Perfect brownies are in the eye of the beholder. If I had my say, the perfect brownie would also be the chewiest brownie. Since the very beginning of this blog, I’ve tried to figure out what makes a brownie chewy.
First Attempt at Chewy Brownies
My first attempt was when I baked the Chewy Brownies Recipe from Cook’s Illustrated. I figured that they were experts and must have already solved the problem. They were indeed chewier than the average from-scratch brownie, but I found them to be lacking in flavor on a basic level. Once you added (as they indicated in the recipe) large amounts of mixed-in chocolate, they tasted better, but the plain brownie without mix-ins was somewhat dull. Plus, they didn’t keep too well. The day after I baked them, I threw them out.
Cook’s Illustrated had theorized that box brownies were chewier because they used a different type of fat. Whereas homemade brownies use butter for fat and flavor, box mix brownies call for vegetable oil. The difference is that butter contains more saturated fat, and vegetable oil contains more unsaturated fat. It’s the unsaturated fats that increase the chewiness. Unfortunately, I think they also decrease the flavor.
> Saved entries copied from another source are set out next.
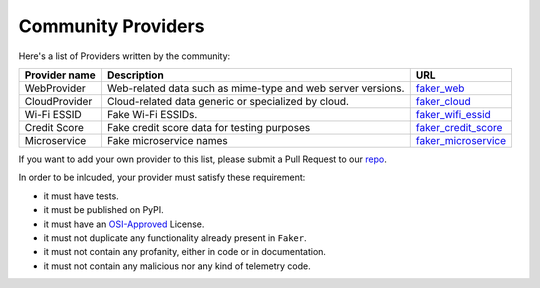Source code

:.. ref-communityproviders:

Community Providers
===================

Here's a list of Providers written by the community:

+---------------+--------------------------+----------------------------------+
| Provider name | Description              | URL                              |
+===============+==========================+==================================+
| WebProvider   | Web-related data such as | `faker_web`_                     +
|               | mime-type and web server |                                  +
|               | versions.                |                                  +
+---------------+--------------------------+----------------------------------+
| CloudProvider | Cloud-related data       | `faker_cloud`_                   +
|               | generic or specialized   |                                  +
|               | by cloud.                |                                  +
+---------------+--------------------------+----------------------------------+
| Wi-Fi ESSID   | Fake Wi-Fi ESSIDs.       | `faker_wifi_essid`_              +
+---------------+--------------------------+----------------------------------+
| Credit Score  | Fake credit score data   | `faker_credit_score`_            |
|               | for testing purposes     |                                  |
+---------------+--------------------------+----------------------------------+
| Microservice  | Fake microservice names  | `faker_microservice`_            |
+---------------+--------------------------+----------------------------------+

If you want to add your own provider to this list, please submit a Pull Request to our `repo`_.

In order to be inlcuded, your provider must satisfy these requirement:

* it must have tests.
* it must be published on PyPI.
* it must have an `OSI-Approved`_ License.
* it must not duplicate any functionality already present in ``Faker``.
* it must not contain any profanity, either in code or in documentation.
* it must not contain any malicious nor any kind of telemetry code.

.. _repo: https://github.com/joke2k/faker/
.. _OSI-Approved: https://opensource.org/licenses/alphabetical
.. _faker_web: https://pypi.org/project/faker_web/
.. _faker_cloud: https://pypi.org/project/faker-cloud/
.. _faker_wifi_essid: https://pypi.org/project/faker-wifi-essid/
.. _faker_credit_score: https://pypi.org/project/faker-credit-score/
.. _faker_microservice: https://pypi.org/project/faker-microservice/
A Different Kind of Success
A different recipe took me completely by surprise in terms of how wonderfully chewy it turned out. It was my recipe for White Chocolate Brownies that was simultaneously fudgy and chewy, the most perfect texture I’ve encountered in a brownie. But when I attempted to replicate this texture with chocolate, I ended up all over the map.
Since the white chocolate brownies contained 8 oz of white chocolate, the next time I simply substituted 8 oz of semisweet chocolate. I ended up with a brownie that was so dry, it resembled shortbread. Chocolate- as I later confirmed with an e-mail to Alice Medrich, the Queen of Chocolate- has a powerful drying effect.
The next time, I used 4 oz of semisweet and 4 oz of white chocolate. The brownies turned out chewy and fudgy this time, but with a milk chocolate flavor. I named them chewy milk chocolate brownies.
Based on these experiments, I’ve begun to formulate a theory of my own. Since both the white chocolate brownies and the milk chocolate brownies were chewy without using vegetable oil, something else must be responsible. I think that sugar is a factor. In some way, a higher proportion of sugar increases chewiness. This was true for another mildly chocolate flavored brownie recipe that I once tried, and also true of a spectacular failure I produced while trying to come up with a good brownie recipe for Vietnamese Style Coffee Brownies. I tried adding a coffee flavored sugar syrup to the brownies, and I got a chewy, sugary, candylike mess.
Therefore, the difficulty is in producing a homemade chewy brownie that also has a strong dark chocolate flavor.
The Cookie Heresy
Having seen that chocolate itself was problematic when attempting to produce a chewy brownie, I decided to turn in a completely different direction.
We all have had double chocolate cookies that are firmly chewy. So, what could stop me from altering a cookie recipe and baking it as a brownie? That’s exactly what I tried next. I used this chewy double chocolate cookie recipe, except I smeared the batter into a pan rather than making individual cookies.
It was hard to tell when they were done, so I may have overbaked them a minute or two, but they were still quite edible. I wasn’t a huge fan of the flavor, though, because they weren’t salty enough and the reliance on cocoa powder gave them a dull, tannic taste.
I haven’t given up on this idea, but I’m going to try a double chocolate cookie recipe that uses actual chocolate, rather than just cocoa powder.
Help A Baker Out
I’d love to hear your tips or see your recipe suggestions for really chewy brownies with a deep, dark chocolate flavor that doesn’t just come from added chocolate chips and chunks.
I shall not rest until the mystery is solved!